Carnosine contains an imidazole ring (from histidine) and a β-alanine moiety that give the molecule both nucleophilic and buffering capacities. The imidazole ring is responsible for:

strong metal-ion chelation, particularly copper and zinc

scavenging of reactive carbonyl species (RCS)

quenching of reactive oxygen species (ROS) in oxidative environments

This combination of chemical attributes supports the dipeptide’s ability to neutralize damaging species generated during metabolic stress, UV exposure, and pollution.

2. Anti-Glycation Mechanism

The most studied property of carnosine in skin research is its ability to inhibit protein glycation. Glycation is a non-enzymatic reaction between reducing sugars or carbonyl compounds and amino groups on proteins, leading to the formation of advanced glycation end products (AGEs). AGEs accumulate in the dermal matrix, affecting collagen flexibility, mechanical strength, and the uniformity of the extracellular matrix.

Carnosine acts as a carbonyl scavenger, reacting with α-dicarbonyls such as methylglyoxal. By doing so, it reduces the availability of carbonyl groups that would otherwise modify long-lived dermal proteins. Cell culture work shows that carnosine can slow AGE accumulation, preserve collagen organization, and reduce AGE-mediated crosslinking. Because glycation accelerates with UV exposure and oxidative stress, carnosine’s dual anti-glycation and antioxidant profile is particularly relevant to studies of photoaging.

3. Antioxidant and Metal-Chelation Activity

Carnosine exhibits indirect antioxidant activity through several mechanisms:

quenching singlet oxygen

binding pro-oxidant metal ions

reducing lipid peroxidation products

neutralizing reactive aldehydes generated during oxidative stress

Metal chelation is especially noteworthy. Transition metal ions catalyze Fenton-type reactions that generate damaging hydroxyl radicals. Carnosine binds these ions and reduces their catalytic availability, therefore limiting oxidative chain reactions in proteins and lipids.

4. Cellular Protection and Anti-Senescence Effects

Research on keratinocytes and fibroblasts identifies additional protective activities:

modulation of heat-shock protein expression

stabilization of cellular proteins under stress

reduction of carbonyl stress–induced apoptosis

maintenance of mitochondrial membrane potential under oxidative load

These effects link carnosine to anti-senescence pathways, as carbonyl stress and mitochondrial dysfunction are major drivers of cellular aging. Fibroblast studies show that carnosine-treated cells maintain greater metabolic activity and structural protein synthesis under oxidative challenge.

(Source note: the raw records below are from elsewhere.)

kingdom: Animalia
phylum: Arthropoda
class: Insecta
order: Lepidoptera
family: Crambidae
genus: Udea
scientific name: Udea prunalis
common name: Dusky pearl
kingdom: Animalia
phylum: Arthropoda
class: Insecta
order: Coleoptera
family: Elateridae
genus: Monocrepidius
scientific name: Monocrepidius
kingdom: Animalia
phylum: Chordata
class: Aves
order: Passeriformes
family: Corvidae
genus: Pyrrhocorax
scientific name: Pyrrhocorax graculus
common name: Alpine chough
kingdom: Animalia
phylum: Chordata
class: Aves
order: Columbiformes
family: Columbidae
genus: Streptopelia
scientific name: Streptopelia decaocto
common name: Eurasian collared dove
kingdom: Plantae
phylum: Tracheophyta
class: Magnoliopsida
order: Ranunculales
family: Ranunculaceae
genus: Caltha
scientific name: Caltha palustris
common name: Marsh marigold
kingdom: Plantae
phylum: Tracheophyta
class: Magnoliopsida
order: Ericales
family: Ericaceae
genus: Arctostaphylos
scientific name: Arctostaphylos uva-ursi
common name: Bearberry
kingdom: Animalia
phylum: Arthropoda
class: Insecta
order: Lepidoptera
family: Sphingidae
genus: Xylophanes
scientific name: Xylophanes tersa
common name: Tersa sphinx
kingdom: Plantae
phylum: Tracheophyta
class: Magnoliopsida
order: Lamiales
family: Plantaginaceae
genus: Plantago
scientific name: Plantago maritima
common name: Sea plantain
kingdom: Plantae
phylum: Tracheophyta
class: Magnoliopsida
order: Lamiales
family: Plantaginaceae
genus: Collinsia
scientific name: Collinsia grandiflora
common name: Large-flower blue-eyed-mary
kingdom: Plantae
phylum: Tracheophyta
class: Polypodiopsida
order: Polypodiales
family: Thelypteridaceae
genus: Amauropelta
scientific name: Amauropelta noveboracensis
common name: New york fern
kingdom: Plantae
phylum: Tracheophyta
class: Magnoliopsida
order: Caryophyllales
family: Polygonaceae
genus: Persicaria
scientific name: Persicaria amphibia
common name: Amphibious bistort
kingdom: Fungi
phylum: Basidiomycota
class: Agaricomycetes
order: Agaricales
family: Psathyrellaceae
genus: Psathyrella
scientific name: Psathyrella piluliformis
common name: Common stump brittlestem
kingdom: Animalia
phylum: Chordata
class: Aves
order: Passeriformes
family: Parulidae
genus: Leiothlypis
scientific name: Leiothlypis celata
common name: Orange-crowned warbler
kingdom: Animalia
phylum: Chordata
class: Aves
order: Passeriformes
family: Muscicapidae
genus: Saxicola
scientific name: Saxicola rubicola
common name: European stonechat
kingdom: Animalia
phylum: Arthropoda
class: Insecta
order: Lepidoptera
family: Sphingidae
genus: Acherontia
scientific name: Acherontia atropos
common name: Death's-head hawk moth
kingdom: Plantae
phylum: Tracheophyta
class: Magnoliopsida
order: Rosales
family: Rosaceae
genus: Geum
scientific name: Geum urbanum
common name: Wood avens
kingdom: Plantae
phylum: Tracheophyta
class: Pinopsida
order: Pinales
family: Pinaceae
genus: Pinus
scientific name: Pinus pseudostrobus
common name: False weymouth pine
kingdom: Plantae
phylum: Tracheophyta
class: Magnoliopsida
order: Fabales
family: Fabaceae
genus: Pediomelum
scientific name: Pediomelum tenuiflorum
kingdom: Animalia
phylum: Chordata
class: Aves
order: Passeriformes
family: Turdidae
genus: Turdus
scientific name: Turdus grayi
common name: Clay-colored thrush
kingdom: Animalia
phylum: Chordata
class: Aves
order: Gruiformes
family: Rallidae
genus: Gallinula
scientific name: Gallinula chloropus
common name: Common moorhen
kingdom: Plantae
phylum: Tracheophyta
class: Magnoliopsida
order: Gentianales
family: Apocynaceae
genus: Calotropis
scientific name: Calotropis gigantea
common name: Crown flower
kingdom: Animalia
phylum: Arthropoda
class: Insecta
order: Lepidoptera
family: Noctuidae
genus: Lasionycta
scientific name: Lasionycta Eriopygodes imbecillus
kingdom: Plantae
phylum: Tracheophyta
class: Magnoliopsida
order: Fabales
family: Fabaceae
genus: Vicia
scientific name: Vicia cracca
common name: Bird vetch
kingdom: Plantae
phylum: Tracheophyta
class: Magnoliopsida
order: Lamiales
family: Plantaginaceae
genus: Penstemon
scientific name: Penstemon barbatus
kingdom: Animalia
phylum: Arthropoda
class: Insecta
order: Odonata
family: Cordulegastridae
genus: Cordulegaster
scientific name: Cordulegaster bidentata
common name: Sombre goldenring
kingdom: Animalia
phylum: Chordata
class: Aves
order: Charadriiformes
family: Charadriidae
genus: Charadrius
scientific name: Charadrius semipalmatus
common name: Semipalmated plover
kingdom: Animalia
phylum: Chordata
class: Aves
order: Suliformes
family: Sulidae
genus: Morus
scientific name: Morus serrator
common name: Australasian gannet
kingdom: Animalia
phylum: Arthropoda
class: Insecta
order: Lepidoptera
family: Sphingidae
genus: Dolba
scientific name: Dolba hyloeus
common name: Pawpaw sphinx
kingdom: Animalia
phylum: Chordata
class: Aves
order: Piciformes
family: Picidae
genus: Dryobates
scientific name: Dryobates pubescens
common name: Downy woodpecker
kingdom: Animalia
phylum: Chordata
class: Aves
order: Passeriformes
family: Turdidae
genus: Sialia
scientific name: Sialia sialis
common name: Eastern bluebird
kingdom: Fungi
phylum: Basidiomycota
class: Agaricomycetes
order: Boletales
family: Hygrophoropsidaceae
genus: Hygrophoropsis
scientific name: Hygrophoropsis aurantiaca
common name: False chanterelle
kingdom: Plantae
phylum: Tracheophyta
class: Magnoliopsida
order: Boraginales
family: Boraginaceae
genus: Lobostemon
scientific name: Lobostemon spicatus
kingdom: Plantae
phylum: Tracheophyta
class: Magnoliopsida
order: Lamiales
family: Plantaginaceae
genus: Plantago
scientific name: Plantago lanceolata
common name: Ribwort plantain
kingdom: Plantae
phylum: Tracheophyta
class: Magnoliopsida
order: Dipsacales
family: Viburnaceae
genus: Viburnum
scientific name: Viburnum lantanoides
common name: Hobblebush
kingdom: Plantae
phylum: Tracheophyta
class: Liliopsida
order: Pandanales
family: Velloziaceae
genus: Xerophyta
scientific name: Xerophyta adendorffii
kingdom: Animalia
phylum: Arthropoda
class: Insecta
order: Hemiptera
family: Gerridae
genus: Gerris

5. Influence on Extracellular Matrix and Collagen Biology

By lowering AGE formation, carnosine indirectly preserves collagen structure and mechanical compliance. AGE accumulation stiffens collagen fibrils, reduces elastic recoil, and alters matrix hydration. In vitro work demonstrates that carnosine exposure leads to:

improved collagen fibril organization

reduced matrix stiffening

higher levels of soluble, functional collagen

better resistance to crosslink-induced deformation

These findings relate to improved biomechanical properties at the dermal level in skin-model systems.

6. Effects on Barrier Function and Inflammation

Carnosine has been studied for effects on barrier cohesion and inflammatory signaling. Observed findings include:

improved recovery after barrier disruption due to reduced oxidative and glycation stress

lowered expression of pro-inflammatory cytokines in stress-exposed keratinocytes

stabilization of membrane lipids against peroxidation

These observations align with the broader theme of carnosine as a cytoprotective dipeptide that maintains homeostatic conditions in the epidermal environment.

7. Physicochemical and Formulation Aspects

Carnosine is hydrophilic and water-soluble. However, its topical diffusion may be limited due to rapid enzymatic degradation by carnosinase in human tissues. Research formulations often explore strategies to:

inhibit carnosinase activity

increase peptide stability

incorporate carnosine into liposomal or encapsulated forms

These approaches aim to preserve bioactive concentration in the viable epidermis or superficial dermis.